Poki Piottin’s beautiful urban farm that he says makes no more
than $10,000 a year hasn’t fared any better at City Hall than building
plans of profiteering land developers.
Piottin, who has been cultivating his Gaia Gardens with
partner Dominique Pozo for five years on old farmland along the Arroyo
Chamiso in midtown Santa Fe, is calling it quits.
Gaia Gardens just
can’t get it right with the city code enforcers.
Among the things that, at least for now, City Hall can’t
abide is his little produce stand that is best reached on foot and or by
bicycle.
As Piottin points out, some homes around town have weekly yard
sales and get away with retailing in residential neighborhoods, while
he can’t operate his three-mornings-a-week stand selling freshly picked
produce.
His farm is located in an area that, at least in its parts
backing up to the big arroyo and the city trail, retains more than a bit
of its old rural character.

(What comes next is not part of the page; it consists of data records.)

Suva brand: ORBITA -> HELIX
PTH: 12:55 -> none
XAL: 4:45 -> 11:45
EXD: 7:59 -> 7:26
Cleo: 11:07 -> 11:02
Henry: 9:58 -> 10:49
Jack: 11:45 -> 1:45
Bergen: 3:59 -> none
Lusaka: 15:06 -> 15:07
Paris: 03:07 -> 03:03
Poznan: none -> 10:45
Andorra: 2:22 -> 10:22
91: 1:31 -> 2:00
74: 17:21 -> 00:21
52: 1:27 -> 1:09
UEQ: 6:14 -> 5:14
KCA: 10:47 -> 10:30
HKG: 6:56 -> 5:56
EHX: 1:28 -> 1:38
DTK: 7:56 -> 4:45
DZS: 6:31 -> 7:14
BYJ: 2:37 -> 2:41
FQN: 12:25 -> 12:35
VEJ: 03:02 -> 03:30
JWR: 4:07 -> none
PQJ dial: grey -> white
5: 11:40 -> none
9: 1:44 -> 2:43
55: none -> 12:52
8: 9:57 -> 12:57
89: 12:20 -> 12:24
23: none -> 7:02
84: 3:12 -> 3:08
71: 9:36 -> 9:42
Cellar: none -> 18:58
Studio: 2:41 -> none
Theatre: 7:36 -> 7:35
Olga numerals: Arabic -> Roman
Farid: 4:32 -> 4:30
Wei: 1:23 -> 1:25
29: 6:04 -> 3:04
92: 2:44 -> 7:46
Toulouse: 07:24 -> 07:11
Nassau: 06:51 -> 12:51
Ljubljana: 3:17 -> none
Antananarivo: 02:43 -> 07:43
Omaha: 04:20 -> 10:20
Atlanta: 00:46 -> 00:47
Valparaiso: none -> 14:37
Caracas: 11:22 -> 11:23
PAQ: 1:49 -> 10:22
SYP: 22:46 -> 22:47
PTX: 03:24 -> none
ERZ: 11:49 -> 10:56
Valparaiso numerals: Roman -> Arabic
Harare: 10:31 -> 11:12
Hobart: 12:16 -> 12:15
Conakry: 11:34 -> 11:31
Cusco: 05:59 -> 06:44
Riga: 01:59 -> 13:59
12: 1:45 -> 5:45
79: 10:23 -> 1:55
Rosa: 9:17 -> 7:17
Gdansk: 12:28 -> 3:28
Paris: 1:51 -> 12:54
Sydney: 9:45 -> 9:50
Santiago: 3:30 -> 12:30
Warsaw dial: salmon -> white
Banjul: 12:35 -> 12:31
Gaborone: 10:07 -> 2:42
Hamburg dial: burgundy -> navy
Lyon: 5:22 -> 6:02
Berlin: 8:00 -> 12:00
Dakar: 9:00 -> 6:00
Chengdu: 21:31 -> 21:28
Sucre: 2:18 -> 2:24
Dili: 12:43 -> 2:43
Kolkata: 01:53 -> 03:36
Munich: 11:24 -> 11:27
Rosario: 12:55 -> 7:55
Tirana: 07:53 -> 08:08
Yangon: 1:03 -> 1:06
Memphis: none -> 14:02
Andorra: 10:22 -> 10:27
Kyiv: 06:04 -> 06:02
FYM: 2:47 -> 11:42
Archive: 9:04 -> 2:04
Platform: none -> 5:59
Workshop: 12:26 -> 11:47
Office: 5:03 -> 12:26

Piottin also has been called on the carpet
for having too many school kids visit to learn how food is grown.
Digging down into the technical murk, Piottin’s problems
seem in part related to the fact that he rents instead of owns the
garden site, with one city official suggesting Piottin may have been
eligible for some kind of “homeowner permit” for his activities.
And the garden is facing an uncertain future from the
property’s owner having a foreclosure action filed against him, yet
apparently showing no interest in selling the land to Gaia Gardens and
an associated nonprofit.
The City Council has been trying to encourage just what
Piottin has been doing and it appears that some kind of pro-urban
farming measure has been in the works for more than a year – but now
it’s too late for Gaia Gardens.
Piottin says he doesn’t blame the Land Use staffers who’ve
cited him, since they have to enforce the codes as written.
He says
he’ll be giving away the produce that he and his partner raise through
the rest of the 2015 growing season.
City higher-ups have stepped into other situations, like
finding street parking for a small business. It just seems crazy that
the combined forces of the city bureaucracy and elected officials who
talk the talk about sustainability and buying local couldn’t find a way
to make Gaia Gardens a welcome part of Santa Fe.